Public Privacy

For people who dislike Texas Senator Ted Cruz (and there seem to be a lot of people in politics who fall into that category), it seemed almost too good to be true. Reports of the Republican presidential candidate engaging in behavior typical for politicians — telling donors one thing, and voters another — could seriously damage his campaign for president, especially coming at a time when he has surged in the polls and, despite his unpopularity with the powerbrokers in his party (or perhaps because of it), his path to the nomination is being seen as the most plausible of any of the candidates. But for a man whose unpopularity and appeal are due to his branding himself as the only “reliable conservative” in the race and someone who, unlike the “establishment,” can be trusted by the base, getting caught speaking out of two sides of his mouth would almost certainly be a death blow to his candidacy.

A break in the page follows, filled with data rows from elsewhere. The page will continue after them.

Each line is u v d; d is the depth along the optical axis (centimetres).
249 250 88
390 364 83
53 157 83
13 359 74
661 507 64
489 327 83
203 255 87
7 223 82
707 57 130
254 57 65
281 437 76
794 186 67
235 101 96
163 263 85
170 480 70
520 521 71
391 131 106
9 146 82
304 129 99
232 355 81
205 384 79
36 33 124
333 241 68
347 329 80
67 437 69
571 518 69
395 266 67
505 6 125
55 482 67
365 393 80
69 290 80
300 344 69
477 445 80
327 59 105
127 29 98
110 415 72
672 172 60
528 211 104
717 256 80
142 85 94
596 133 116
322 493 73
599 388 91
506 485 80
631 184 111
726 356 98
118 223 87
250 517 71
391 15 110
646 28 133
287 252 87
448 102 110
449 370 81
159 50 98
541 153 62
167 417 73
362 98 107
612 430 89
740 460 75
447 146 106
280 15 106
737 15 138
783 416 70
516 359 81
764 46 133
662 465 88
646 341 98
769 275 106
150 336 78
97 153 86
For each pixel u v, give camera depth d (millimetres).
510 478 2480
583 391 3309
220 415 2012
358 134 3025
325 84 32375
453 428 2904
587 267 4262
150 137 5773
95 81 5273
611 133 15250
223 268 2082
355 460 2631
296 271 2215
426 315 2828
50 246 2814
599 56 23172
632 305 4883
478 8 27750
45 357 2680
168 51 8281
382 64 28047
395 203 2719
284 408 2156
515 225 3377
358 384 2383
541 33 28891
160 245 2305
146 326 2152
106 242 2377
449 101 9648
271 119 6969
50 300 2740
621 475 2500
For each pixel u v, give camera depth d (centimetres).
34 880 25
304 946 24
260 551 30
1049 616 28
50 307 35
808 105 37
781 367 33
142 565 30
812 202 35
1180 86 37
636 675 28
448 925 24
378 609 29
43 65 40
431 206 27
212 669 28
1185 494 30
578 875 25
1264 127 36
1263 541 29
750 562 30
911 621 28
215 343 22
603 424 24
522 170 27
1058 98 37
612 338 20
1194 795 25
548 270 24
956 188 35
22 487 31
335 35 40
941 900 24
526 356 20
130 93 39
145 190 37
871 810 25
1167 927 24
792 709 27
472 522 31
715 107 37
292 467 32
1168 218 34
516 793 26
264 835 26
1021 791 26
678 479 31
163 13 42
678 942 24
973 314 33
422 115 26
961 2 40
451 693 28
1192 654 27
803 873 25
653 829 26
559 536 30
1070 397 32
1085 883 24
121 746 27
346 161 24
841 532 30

Cruz, of course, denied doing any such thing. The media then started releasing “secret tapes” from the fund-raisers, saying that the tapes proved their case. When most people heard that there were secret tapes, they all but bought in to the charges of inconsistency. After all, they wondered, what’s the point of saying something in private if it is consistent with what you’d say in public?

Marco Rubio sought to distinguish himself from his opponent, saying “My message is pretty consistent, whether it’s in a private meeting with an individual [or] donors, or in a broader setting.” A radio ad by a Super PAC supporting Mike Huckabee is airing an ad on Iowa radio reminding Iowans that “the next time you hear Ted Cruz tell you he shares our values, [remember] there are two Teds.”

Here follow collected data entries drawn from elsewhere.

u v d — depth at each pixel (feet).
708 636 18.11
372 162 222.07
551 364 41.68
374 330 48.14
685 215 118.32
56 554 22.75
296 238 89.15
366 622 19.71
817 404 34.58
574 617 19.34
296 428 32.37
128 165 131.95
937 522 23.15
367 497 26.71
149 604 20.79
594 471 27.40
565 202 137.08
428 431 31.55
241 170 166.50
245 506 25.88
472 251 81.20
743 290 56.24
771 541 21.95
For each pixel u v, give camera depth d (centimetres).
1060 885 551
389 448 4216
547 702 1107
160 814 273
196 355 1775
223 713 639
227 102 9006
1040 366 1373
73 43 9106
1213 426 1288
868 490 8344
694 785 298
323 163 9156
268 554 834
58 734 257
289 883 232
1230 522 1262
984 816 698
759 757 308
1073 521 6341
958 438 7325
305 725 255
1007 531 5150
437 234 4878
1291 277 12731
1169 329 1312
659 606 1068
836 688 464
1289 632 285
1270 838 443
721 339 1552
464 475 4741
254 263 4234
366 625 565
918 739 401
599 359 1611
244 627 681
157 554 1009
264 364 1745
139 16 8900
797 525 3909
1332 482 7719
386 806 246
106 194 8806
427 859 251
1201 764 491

Unfortunately for his opponents, it seems that it is indeed too good a story to be true. The tapes released actually showed an amazing consistency on the part of the senator and, in truth, only serve to help Cruz. Some commentators even wondered, only half-jokingly, whether his team wasn’t really the party behind the leaks.

Cruz isn’t the only candidate who has shown discipline in being consistent whether he is speaking in public or behind closed doors. Rubio — the candidate most experts believe will be the strongest opponent against Hillary Clinton, was the subject of a scathing article in The Conway Daily Sun, a daily newspaper based in New Hampshire. The author, Erik Eisele, called Rubio “a man so stuck on script it doesn’t even matter when the cameras are off,” when criticizing his apparent working with an “expectation of perfection” in an age where smartphones mean that anything said in private may just very well be secretly (or not even secretly) recorded and broadcast for the entire world.

While people like Eisele (and, apparently, most of the political world) don’t appreciate the value of acting and speaking the same in private as in public, it is definitely something that is a very basic part of our value system. The Gemara (Bava Basra 3b-4a) relates that after Hordus killed all the chachamim who wouldn’t accept the validity of his kingship, he left Bava ben Butta alive (but blind), so he could avail himself of his counsel.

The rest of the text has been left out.